According to the Report, “Chinese inventors seek foreign patent protection less frequently than U.S. inventors do.” It is true that China has a relatively low level of foreign filings relative to its domestic filings, when compared to the United States.  China is not however wildly lower than Korea or India  (WIPO Patent Cooperation Treaty Yearly Review 2019, p. 32, “WIPO Report”).  One distinguishing element in this analysis is the high number of domestic filings.  Another issue with China’s PCT filings that is not discussed is the low level of national phase examinations (NPE’s) per PCT filing, which may be related to the lack of adequate subsidies for NPE’s.  According to the WIPO Report, in 2017, applicants residing in the United States of America initiated 183,532 NPE’s.  China was fourth with 35,289, or about 20% of the United States (p. 59).  China has on average one national phase entry per PCT  application, the lowest of any major patent filer.   For researchers into patent quality, China’s low level of NPE’s also calls into doubt previously unexamined assumptions that PCT filings as one indicator of patent quality due to the lower level of multi-country national phase examinations that may be used to justify an assessment of higher quality.

This is a welcome addition to existing research from a respected government agency.  The USPTO will be speaking during a session on empirical research at the forthcoming Berkeley – Tsinghua Transnational IP Litigation Program, along with ktMINE, a database on licensing transactions.  Both speakers may be able to provide further background to the Report at that program.

Patent Data in a Pandemic

CNIPA’s 10-month patent data may be an early indication of how a complex patent regime responds to the pandemic, including the role of China’s utility models in providing an alternative means of patenting with less expense.

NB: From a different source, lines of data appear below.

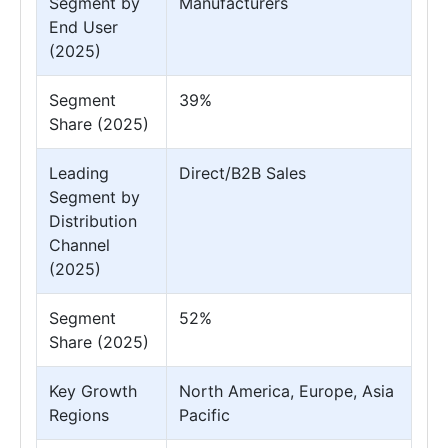
Segment by
Manufacturers
End User
(2025)
Segment
39%
Share (2025)
Leading
Direct/B2B Sales
Segment by
Distribution
Channel
(2025)
Segment
52%
Share (2025)
Key Growth
North America, Europe, Asia
Regions
Pacific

Domestic filings of utility model patents (UMPs) increased for the first 10 months at a dramatic 33.6% compared to the same period in 2019.  China’s domestic UMP filings were also more than double its domestic invention patent filings (2,386,837/1,105,860).  By comparison, invention patent filings increased by 12.8%, and design patents increased by 7.4%.   

In contrast to those increases, foreigners applications declined by 4% across all categories between the first 10 minths of 2019 and 2020, after having mostly increased between 2018 and 2019. Foreigners constituted a scant 0.3% of the total UMP applications in China and about 5.1% of invention patents in 2020. At the same time, Chinese applications continue to increase in all areas, thereby further expanding the dominance of Chinese domestic filings in China.

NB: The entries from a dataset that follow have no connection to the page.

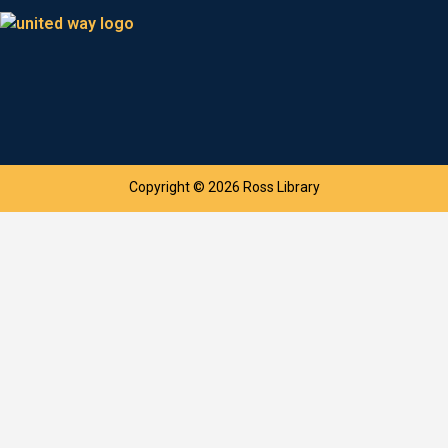
Copyright © 2026 Ross Library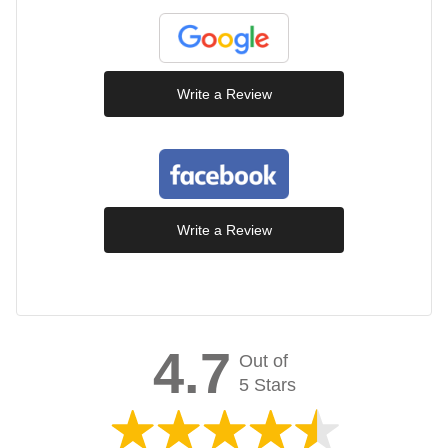
Write a Review
Write a Review
4.7
Out of
5 Stars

USPTO data for FY 2020 makes for an interesting comparison.  According to a recent report from the Patent Public Advisory Committee, FY 2019 saw a slowdown in the growth of filings relative to FY 2019 to 0.7%, compared to 4.9% for FY 2019. Provisional filings showed an increase to 2.9% from the 2019 baseline of 0.6%  Design filings increased by 4.1% compared to 0.8% in FY 2019.  

Might the increase in provisional filings at the USPTO be analogous to the increase in utility model patents?  Provisionals and UMP’s demand relatively less of the applicant and the examiner.  They are low-cost and they establish a priority date.  A key difference is that a UMP is a valuable patent in its own right, with a 10-year duration, compared to a one year USPTO provisional.  Considering the high absolute number of Chinese UMP applications and their annual increase in the middle of a pandemic, UMP’s may be an efficient mechanism to insure flexibility in patent prosecution strategies and priority of rights. Of course, there is always the possibility that the Chinese filing numbers may have been affected by domestic subsidies or other incentives. Nonetheless the lesson for foreigners seems clear: if foreigners more actively used the UMP system in China, they might also be benefit from more diverse patent options.

There is typically an increase in domestic patenting activity that occurs at year end in China.  Let’s see what the final data shows before reaching any final conclusions.